Mel Frequency Cepstral Coefficients (MFCC) have been the standard for voice parameterization over the last ten years. Such parameterization scheme works fine in speech recognition given its reduced size and its effectiveness to capture the most essential features of a speech signal.
For synthesis on the other hand, MFCC do not seem to create a convincing voice model on the long term. The author and colleagues investigated such aspect through Mean Opinion Score (MOS) tests, were the listeners had to grade from 0 to 5 phrases produced on the first place by a human speaker followed by a synthesized version of the same phrase using MFCC as speech parameterization (Franco, et. Al. 2016). The results were above the average in both intelligibility and naturalness (3.44 and 3.07 respectively) but it proves that room for improvement exists.
A new study took place (Franco, Herrera 2016). For this study, a different parameterization was included and compared to the previous study where MFCC were used. The chosen parameterization was Linear Spectral Pair (LSP), the theory behind it can be found in a paper by McLoghlin (2008). The authors decided to test it for two main reasons: First, LSP is based on the Linear Predictive Coding (LPC) voice parameterization which models the human vocal tract as a filter. The spectra obtained based on vocal tract models tend to resemble natural speech remarkably. The second reason to use it, comes from its high compatibility with the synthesizer used by the authors which is based on the work of Tokuda and colleagues: Hidden Markov Models as Text to Speech synthesis HTS. That system is pre-programmed with a general parametrization which can be decomposed in both MFCC and LSP (Tokuda, et. al. 1994).
The results from that study averaged 3.4 in naturalness and 3.6 in intelligibility, the numbers are close to those obtained with the MFCC parameterization but the variance found in the grades given by the listeners in the LSP study is much less than the variance found in the MFCC study. This shows that the opinions among the LSP study listeners are much more consistent, therefore the quality of the synthesis is better in general.
Another conducted test was to input the synthesized speech in a Recognition system for forensics application. It was then compared with the original speaker whose voice the system was based on. It showed 0.0072 between original speech and synthesized speech. The closer the distance is to zero, the closer is the synthesis to an ideal case where no difference would appear between artificial and natural speech.
In terms of size LSP speech parameterization files are smaller than MFCC parameterization files this reduction can be important in terms of data transferring and data storing economization.

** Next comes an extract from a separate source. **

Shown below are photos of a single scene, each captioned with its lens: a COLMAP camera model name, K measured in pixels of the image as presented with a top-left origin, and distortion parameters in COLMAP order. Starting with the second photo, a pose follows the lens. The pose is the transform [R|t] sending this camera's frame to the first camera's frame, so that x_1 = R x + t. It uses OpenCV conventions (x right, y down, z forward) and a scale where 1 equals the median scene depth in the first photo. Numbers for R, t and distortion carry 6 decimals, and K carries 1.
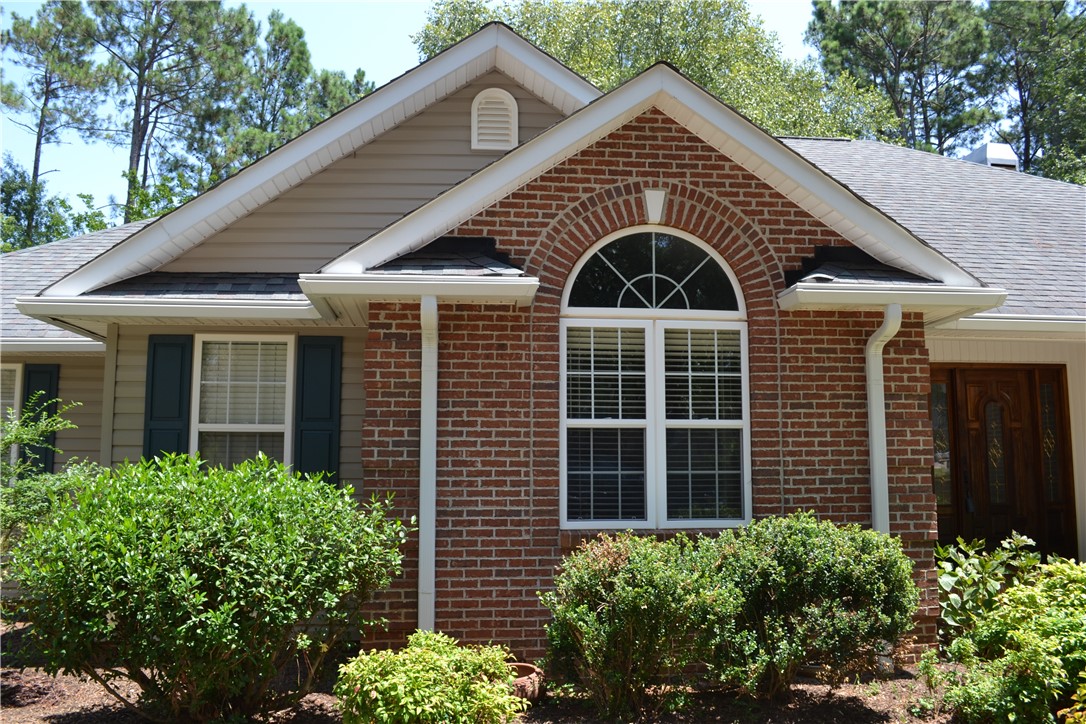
lens RADIAL K [[866.8, 0, 547.1], [0, 866.8, 366.1], [0, 0, 1]] dist [-0.092692, 0.019402]
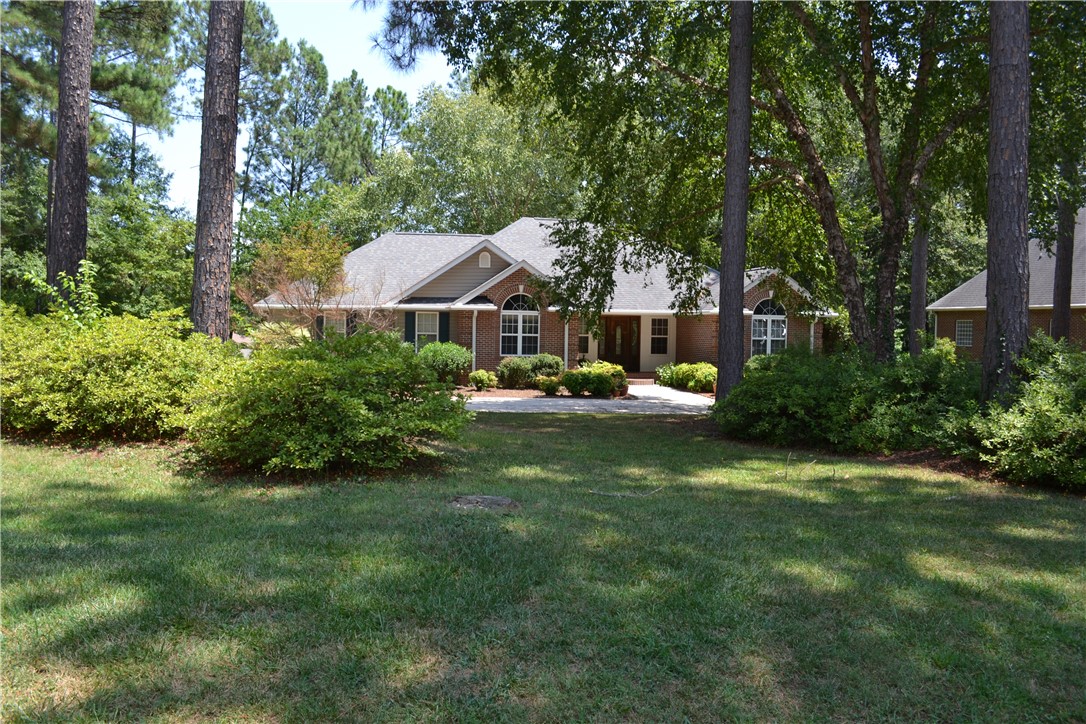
lens RADIAL K [[866.8, 0, 547.1], [0, 866.8, 366.1], [0, 0, 1]] dist [-0.092692, 0.019402]
pose [[0.993450, 0.013255, 0.113497, -0.266485], [-0.031363, 0.986734, 0.159286, -0.528469], [-0.109880, -0.161802, 0.980687, -3.733211]]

The authors consider LSP speech parameterization as a new standard in future studies in Laboratorio de Tecnologías del Habla FI UNAM.
References
Franco, C., Herrera Camacho, A. and Del Rio Avila, F. “Conference Proceedings: Speech Synthesis of Central Mexico Spanish using Hidden Markov Models” Athens: ATINER´S Conference paper Series, No: COM2016-2071, 3-12, 2016, Athens Institute for Education and Research
Franco Galván, Carlos Angel. Herrera Camacho, José Abel. Del Río Ávila, Fernando. “Conference Proceedings: Síntesis de Voz en Español hablado en el Centro de México Utilizando MFCC´s y LSP´s” IEEE ROC&C , 2016
McLoughlin, I. V. (2008). Line spectral pairs. Signal processing, 88(3), 448-467.
Tokuda, K., Kobayashi, T., Masuko, T., & Imai, S. (1994, September). Mel-generalized cepstral analysis-a unified approach to speech spectral estimation. In ICSLP (Vol. 94, pp. 18-22).